> [SELECTED PASSAGE]
This thread has simply asked:

*a)* Can we trust Chinese frame fabrication that results from such an environment? 

*b)* If large bicycle companies are relying on Chinese fabrication, what is the difference if a small company buys generic Chinese frames and sells them at a discounted price? Are they the same quality or could there be a danger that they are of inferior quality?

*c)* What could the differences in quality be between a craft titanium frame and a Chinese built frame? Is it simply a case of, as my mother used to say, "A car is a car and some are just more expensive than others", ?


*2.* It could get more political from my standpoint. Personally, if I have the choice, I would not support purchasing anything from a country that routinely threatens me and my family with annihilation if we do not bow to their own political vision of Chinese nationalism. I am in Taiwan and we feel a direct threat to our culture and way of life. Why should I or anyone else help a country gain more power and leverage that it can and will use against me, mine and others with less power? But that isn't the argument that is being made in this thread and I don't expect people from other countries to really care about matters that happen "elsewhere". 

*3.* I guess if I were to sit back and look at the meta-argument of this thread or a thread like this I could say, as a friend recently put it, "We reject the myth that economic change will lead to CPC liberalization or democratization. This is a false theory. In fact economic growth has strengthened the privileges (特權) of the CPC elite China lacks the basic conditions of a true free market – which is a system of law that treats all equally. In China there is a system of law protecting privilege. There continues to be a growing disparity of power between the elite and the majority of the country, especially increased exploitation of China’s 300 million peasants. There is destructive, non sustainable development." (...that leads to an unreliable or unpredictable production environment I might add). Is this what a consumer really wants to support? The consumer might not care or calculate this factor is the search for a "deal", but we often make political decisions with out pocketbooks. These choices become a form of individual activism. So I guess in an indirect way we might be discussing "What is THE DEAL on a Chinese titanium frame?", but that wasn't what most of us were really discussing above.:thumbsup: 

Food for thought.

Now I would really like to do is to help my buddy out and make sure he gets something good that will last several years and be a pleasure to ride. He's got $3000.

> [RECORD EXCERPTS]
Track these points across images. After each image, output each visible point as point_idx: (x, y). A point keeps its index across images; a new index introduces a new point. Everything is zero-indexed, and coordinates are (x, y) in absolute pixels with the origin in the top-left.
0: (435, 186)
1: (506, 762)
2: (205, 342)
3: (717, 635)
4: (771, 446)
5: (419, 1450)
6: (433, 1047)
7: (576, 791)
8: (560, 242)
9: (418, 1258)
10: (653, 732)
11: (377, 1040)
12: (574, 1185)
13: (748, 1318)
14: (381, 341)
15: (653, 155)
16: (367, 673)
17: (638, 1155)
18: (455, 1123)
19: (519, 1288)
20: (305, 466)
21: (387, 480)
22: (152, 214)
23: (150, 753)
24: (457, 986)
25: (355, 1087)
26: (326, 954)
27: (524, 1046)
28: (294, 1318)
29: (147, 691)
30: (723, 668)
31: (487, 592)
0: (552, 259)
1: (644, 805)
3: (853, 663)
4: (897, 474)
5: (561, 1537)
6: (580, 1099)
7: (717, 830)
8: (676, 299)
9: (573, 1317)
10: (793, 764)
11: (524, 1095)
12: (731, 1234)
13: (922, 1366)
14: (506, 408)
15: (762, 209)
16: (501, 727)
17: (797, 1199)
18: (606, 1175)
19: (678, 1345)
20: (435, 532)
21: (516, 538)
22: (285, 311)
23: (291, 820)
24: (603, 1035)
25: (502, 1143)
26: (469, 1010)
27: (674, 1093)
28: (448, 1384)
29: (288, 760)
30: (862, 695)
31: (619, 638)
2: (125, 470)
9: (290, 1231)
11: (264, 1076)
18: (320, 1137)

> [COMPLETE THE FOLLOWING]
**A.** In the forum post on Chinese titanium frames, what budget does the writer's friend have?
**B.** Carry on the forum post about Chinese titanium frames, beginning after its final sentence.

> [RESULTS IN ORDER]
**A.** $3000.

**B.**
----------



## bigbill

Dajianshan said:


> *2.* It could get more political from my standpoint. Personally, if I have the choice, I would not support purchasing anything from a country that routinely threatens me and my family with annihilation if we do not bow to their own political vision of Chinese nationalism. I am in Taiwan and we feel a direct threat to our culture and way of life. Why should I or anyone else help a country gain more power and leverage that it can and will use against me, mine and others with less power? But that isn't the argument that is being made in this thread and I don't expect people from other countries to really care about matters that happen "elsewhere".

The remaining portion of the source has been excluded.